◆ **Parts of the exercise**
1) List the four Advent themes named in the Advent reflection.
2) In the Advent reflection, transcribe the passage between "As I meditated" and "new one: grace.", inclusive.

◆ **Passage provided**
As I meditated on this thought I came up with three thoughts for us to consider if we were to kiss the face of God today.

When you kiss the face of God you kiss the face of love.

When you kiss the face of God you kiss the face of hope.

When you kiss the face of God you kiss the face of grace.

I know there are four themes during Advent: love, joy, hope and peace. I want to focus on two of those: love and hope and introduce a new one: grace.

When Hal David and Burt Bacharach wrote, What the world needs now is love, in 1965 the United States was just beginning to bet involved in what would be known as the Vietnam War. If the world needed love in 1965, 41 years later the world still needs a lot of love. Not Hollywood love but sacrificial, life-changing love.

The power and magnitude of God’s love is summarized in this well-known scripture -  John 3:16 – For God so loved the world that he gave his uniquely born son. The babe in the manger is the Father’s love gift.

I read a story on Facebook that exemplifies the kind of love God unleashes when we kiss the God of love and let God kiss us with love.

Mike Friesen, no relation to me, shared this story on Facebook.

I'm walking around the deli in Target when a woman walking beside me on the phone says, "I feel horrible. Another year of not being able to get my kids gifts. I'm tired of feeling like a failure in their eyes. I'm tired of not feeling like I'm enough." I walk around looking for meat and walk in front of her. While checking something on her phone, she slams her cart into my Achilles. I turn around and she grunts into frustration, "I'm so sorry. I can't do anything right right now." I told her it was okay. I begin walking with her behind me again and hear a deep breath met with a sad whimper, I stop, and she slams into my Achilles again. She said, "UGH, I'm sorry." I laughed and told her it was my fault. I looked at her and said, 

"I overheard your conversation back there and I'm so sorry. I've gotten so many gift cards from here this Christmas, can I give you them?"

"What? Why would you do that? Why would you be so generous?"

"Well, generosity is a trust that I have enough. It's easy to become anxious when you feel like you don't have enough. I can do this because someone has been generous too me. I feel like I have enough because these don't represent monetary things but that I have succeeded in my work, that I am valued and loved by the people who gave them to me."

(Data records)
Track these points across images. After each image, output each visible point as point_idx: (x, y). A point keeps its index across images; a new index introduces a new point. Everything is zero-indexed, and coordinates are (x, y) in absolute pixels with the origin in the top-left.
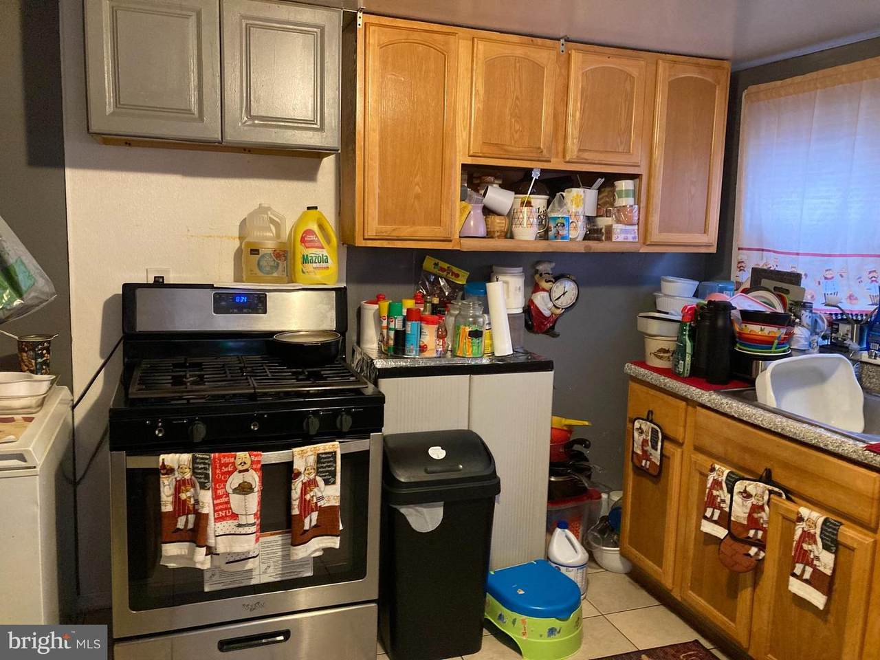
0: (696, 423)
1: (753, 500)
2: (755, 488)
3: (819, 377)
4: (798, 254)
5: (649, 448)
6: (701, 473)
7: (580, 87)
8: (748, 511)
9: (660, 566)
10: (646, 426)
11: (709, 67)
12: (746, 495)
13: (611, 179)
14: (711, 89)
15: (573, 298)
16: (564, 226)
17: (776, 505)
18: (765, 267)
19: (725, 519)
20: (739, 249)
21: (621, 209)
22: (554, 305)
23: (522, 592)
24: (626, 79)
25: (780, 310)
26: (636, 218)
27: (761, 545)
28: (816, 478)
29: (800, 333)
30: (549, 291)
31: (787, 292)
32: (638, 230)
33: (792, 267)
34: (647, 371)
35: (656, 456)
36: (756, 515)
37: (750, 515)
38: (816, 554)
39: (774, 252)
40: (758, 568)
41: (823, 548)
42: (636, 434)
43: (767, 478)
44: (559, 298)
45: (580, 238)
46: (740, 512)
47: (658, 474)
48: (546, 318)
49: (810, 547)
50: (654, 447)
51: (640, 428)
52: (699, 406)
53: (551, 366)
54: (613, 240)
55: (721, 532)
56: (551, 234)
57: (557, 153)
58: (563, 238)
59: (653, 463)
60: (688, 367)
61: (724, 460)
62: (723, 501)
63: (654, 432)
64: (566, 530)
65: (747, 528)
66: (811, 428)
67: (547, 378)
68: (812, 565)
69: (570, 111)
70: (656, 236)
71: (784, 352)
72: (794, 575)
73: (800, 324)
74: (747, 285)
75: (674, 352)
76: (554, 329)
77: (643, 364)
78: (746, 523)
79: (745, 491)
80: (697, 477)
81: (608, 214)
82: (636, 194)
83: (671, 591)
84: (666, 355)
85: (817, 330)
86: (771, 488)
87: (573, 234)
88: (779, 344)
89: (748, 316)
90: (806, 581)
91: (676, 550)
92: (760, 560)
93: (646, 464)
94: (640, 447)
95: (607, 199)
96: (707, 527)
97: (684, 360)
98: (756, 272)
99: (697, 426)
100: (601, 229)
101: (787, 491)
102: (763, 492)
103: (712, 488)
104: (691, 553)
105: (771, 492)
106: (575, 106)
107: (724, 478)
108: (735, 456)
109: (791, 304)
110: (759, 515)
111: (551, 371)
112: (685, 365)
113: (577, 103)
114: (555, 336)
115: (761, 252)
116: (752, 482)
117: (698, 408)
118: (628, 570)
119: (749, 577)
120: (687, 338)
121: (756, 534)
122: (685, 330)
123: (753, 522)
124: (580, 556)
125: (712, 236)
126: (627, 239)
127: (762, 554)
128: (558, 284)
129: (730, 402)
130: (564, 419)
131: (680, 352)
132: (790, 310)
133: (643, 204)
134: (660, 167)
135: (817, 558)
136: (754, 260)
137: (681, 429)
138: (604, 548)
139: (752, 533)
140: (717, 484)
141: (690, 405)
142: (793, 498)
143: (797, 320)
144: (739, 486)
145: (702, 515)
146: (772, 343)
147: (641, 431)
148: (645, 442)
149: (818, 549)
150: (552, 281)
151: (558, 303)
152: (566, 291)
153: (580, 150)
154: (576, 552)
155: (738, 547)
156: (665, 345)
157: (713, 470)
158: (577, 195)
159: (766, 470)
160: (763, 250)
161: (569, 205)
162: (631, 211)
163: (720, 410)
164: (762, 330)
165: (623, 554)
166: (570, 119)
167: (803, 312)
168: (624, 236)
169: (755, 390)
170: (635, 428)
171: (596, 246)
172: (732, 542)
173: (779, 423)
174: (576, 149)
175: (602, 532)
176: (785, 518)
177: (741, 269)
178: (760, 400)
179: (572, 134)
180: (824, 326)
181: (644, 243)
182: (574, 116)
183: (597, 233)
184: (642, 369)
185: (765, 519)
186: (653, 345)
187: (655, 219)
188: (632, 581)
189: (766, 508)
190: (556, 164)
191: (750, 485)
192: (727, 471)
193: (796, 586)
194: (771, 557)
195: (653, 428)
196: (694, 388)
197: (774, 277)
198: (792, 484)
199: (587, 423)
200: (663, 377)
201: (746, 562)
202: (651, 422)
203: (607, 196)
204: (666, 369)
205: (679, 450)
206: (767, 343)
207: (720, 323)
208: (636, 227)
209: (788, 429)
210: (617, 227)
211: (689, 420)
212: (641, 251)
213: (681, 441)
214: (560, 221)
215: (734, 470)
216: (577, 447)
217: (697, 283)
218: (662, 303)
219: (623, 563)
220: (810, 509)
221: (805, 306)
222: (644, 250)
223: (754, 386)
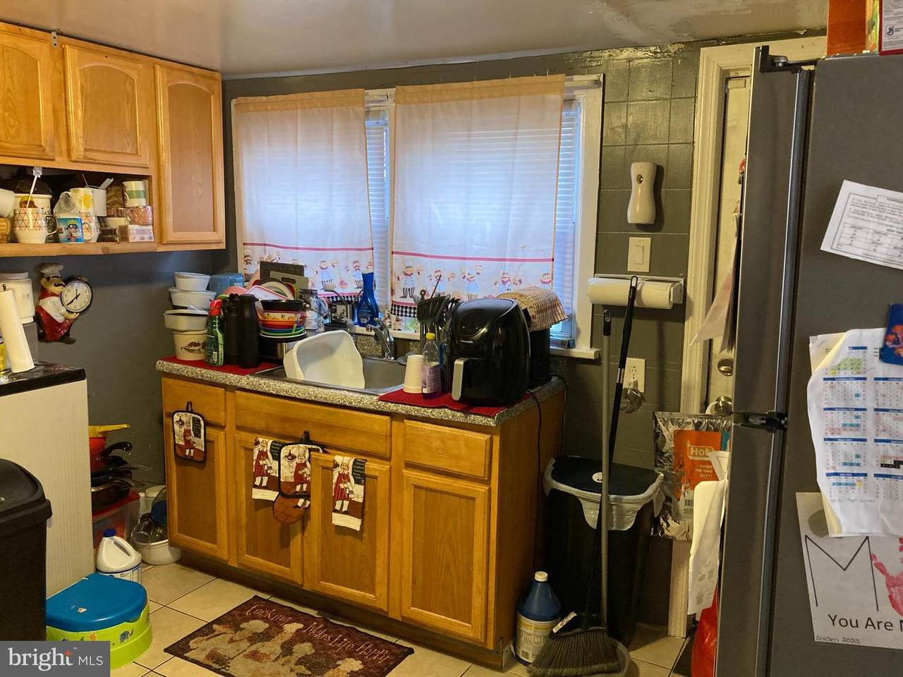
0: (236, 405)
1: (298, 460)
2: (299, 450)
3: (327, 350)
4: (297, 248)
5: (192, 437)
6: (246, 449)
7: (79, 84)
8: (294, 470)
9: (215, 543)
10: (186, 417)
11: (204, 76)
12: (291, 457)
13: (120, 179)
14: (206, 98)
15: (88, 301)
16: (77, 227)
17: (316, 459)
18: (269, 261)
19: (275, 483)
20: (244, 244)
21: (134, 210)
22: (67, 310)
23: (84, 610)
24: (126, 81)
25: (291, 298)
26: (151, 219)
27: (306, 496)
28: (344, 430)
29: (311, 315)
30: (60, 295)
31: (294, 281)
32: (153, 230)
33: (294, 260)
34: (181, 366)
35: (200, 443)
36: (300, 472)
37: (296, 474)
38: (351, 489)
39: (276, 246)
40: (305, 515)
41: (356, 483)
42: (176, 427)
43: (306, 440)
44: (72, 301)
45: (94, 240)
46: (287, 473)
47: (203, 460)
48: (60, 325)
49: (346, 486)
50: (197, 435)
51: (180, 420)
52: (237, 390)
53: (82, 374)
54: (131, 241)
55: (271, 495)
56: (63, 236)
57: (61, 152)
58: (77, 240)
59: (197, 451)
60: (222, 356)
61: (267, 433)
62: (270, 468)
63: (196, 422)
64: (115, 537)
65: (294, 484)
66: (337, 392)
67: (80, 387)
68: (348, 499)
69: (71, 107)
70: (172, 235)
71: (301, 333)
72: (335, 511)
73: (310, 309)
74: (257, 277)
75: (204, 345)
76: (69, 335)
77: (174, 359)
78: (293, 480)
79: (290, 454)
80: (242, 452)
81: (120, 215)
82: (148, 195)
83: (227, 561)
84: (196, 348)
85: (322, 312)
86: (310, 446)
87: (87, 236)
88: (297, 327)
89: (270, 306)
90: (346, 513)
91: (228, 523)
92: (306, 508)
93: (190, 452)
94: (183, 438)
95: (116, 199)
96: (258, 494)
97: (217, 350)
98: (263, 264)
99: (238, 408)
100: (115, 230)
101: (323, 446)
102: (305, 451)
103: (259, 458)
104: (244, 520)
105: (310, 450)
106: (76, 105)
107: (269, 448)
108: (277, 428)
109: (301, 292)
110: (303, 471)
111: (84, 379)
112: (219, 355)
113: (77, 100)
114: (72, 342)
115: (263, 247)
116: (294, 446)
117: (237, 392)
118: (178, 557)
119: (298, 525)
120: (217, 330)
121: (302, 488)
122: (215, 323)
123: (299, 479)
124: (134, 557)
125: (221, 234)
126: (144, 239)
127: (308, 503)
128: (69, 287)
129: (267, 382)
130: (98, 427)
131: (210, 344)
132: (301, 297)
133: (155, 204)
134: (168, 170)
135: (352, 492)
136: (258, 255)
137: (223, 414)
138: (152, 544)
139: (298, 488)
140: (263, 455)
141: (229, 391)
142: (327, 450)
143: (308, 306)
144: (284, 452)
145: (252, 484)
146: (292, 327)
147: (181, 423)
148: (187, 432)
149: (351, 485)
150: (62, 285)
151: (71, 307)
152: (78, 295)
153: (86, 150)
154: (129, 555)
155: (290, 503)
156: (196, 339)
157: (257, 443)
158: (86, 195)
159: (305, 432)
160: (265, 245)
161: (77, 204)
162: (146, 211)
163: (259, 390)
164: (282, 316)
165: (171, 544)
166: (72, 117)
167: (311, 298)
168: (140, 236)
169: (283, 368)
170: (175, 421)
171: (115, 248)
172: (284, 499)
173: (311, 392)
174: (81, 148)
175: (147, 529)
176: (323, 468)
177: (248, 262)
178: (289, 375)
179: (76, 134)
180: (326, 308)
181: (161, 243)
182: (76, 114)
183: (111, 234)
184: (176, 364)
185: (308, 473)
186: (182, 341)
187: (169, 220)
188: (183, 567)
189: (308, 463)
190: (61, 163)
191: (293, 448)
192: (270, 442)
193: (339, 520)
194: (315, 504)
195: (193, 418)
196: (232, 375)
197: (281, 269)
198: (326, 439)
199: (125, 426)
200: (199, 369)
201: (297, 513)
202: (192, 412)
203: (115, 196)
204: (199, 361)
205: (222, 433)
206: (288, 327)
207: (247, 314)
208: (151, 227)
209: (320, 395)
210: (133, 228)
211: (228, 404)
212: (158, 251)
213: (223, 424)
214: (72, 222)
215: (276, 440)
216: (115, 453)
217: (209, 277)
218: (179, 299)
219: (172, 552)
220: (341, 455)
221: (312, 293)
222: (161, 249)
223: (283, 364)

---

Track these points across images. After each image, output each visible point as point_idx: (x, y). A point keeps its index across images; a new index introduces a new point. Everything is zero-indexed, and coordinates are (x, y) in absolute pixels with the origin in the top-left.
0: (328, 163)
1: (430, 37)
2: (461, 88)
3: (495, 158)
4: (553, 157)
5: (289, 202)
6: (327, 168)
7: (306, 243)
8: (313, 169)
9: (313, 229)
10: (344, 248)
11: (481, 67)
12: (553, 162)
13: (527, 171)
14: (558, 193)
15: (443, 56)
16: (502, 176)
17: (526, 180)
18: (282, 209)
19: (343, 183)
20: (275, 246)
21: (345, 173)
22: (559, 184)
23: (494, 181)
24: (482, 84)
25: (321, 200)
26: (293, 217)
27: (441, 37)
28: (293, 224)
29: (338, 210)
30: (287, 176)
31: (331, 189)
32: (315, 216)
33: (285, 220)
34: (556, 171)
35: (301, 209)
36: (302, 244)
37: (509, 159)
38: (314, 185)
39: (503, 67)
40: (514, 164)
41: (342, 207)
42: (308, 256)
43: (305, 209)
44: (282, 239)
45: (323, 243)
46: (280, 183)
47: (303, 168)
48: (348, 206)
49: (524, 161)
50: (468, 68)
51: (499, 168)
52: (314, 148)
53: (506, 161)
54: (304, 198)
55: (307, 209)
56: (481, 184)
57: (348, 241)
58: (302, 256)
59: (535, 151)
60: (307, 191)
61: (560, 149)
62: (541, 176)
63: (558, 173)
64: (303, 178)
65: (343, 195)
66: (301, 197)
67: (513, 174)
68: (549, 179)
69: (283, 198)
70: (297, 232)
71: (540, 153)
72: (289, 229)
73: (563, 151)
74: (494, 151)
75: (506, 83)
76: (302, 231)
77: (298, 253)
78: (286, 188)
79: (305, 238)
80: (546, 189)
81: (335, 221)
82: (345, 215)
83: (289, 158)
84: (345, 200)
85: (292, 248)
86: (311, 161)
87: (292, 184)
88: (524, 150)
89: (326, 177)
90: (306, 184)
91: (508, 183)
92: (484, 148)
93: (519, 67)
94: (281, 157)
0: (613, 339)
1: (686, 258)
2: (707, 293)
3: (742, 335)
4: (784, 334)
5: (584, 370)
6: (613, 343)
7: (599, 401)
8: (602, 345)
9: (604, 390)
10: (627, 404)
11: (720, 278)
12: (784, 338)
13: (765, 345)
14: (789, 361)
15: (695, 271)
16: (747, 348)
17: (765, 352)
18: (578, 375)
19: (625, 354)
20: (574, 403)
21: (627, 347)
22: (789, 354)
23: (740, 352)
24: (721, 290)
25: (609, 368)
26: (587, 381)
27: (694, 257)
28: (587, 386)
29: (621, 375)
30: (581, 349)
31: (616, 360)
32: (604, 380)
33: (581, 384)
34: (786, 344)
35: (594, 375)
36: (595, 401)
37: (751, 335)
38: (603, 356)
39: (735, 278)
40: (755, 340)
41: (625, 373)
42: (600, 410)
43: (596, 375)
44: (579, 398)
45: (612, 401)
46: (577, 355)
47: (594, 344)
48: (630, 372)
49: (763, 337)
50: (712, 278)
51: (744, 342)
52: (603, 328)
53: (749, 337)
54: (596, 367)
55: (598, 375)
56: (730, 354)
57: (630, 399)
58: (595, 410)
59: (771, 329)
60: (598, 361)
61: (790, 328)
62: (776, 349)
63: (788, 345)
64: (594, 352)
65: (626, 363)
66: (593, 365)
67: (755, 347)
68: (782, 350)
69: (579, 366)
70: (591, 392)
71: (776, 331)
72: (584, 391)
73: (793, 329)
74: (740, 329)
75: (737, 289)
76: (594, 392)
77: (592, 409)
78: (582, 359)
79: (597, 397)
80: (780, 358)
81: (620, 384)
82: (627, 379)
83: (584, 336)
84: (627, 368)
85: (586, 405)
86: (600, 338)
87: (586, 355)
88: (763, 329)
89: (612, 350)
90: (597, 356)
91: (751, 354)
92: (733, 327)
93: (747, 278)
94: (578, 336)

* * *

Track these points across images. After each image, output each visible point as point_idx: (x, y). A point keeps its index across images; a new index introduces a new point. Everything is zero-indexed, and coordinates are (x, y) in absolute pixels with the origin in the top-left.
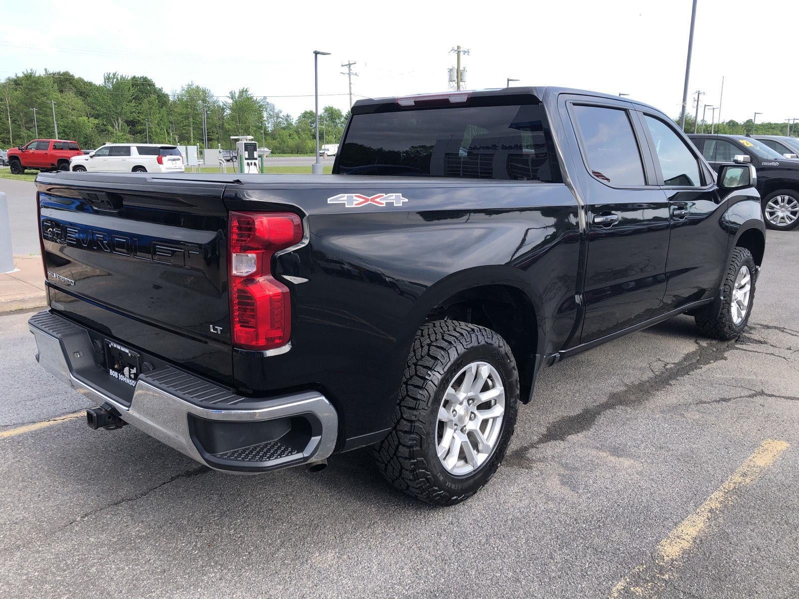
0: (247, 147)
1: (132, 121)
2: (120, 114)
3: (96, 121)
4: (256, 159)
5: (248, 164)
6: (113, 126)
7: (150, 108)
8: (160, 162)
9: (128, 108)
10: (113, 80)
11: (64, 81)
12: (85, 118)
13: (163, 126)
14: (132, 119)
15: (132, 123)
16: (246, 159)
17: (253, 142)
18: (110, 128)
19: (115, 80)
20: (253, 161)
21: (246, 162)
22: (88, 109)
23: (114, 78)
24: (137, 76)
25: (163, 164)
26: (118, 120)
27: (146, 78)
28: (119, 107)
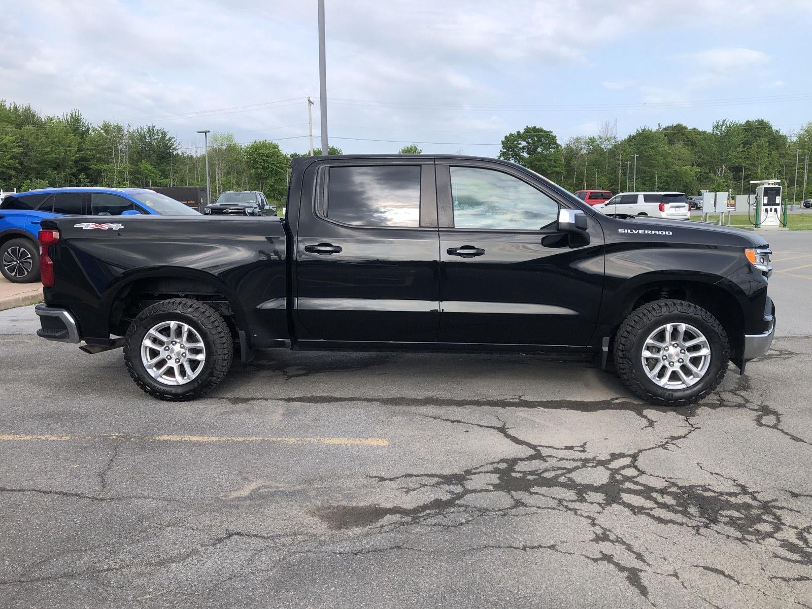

◆ **Answers to the exercises**
1) love, joy, hope, peace

2)
As I meditated on this thought I came up with three thoughts for us to consider if we were to kiss the face of God today.

When you kiss the face of God you kiss the face of love.

When you kiss the face of God you kiss the face of hope.

When you kiss the face of God you kiss the face of grace.

I know there are four themes during Advent: love, joy, hope and peace. I want to focus on two of those: love and hope and introduce a new one: grace.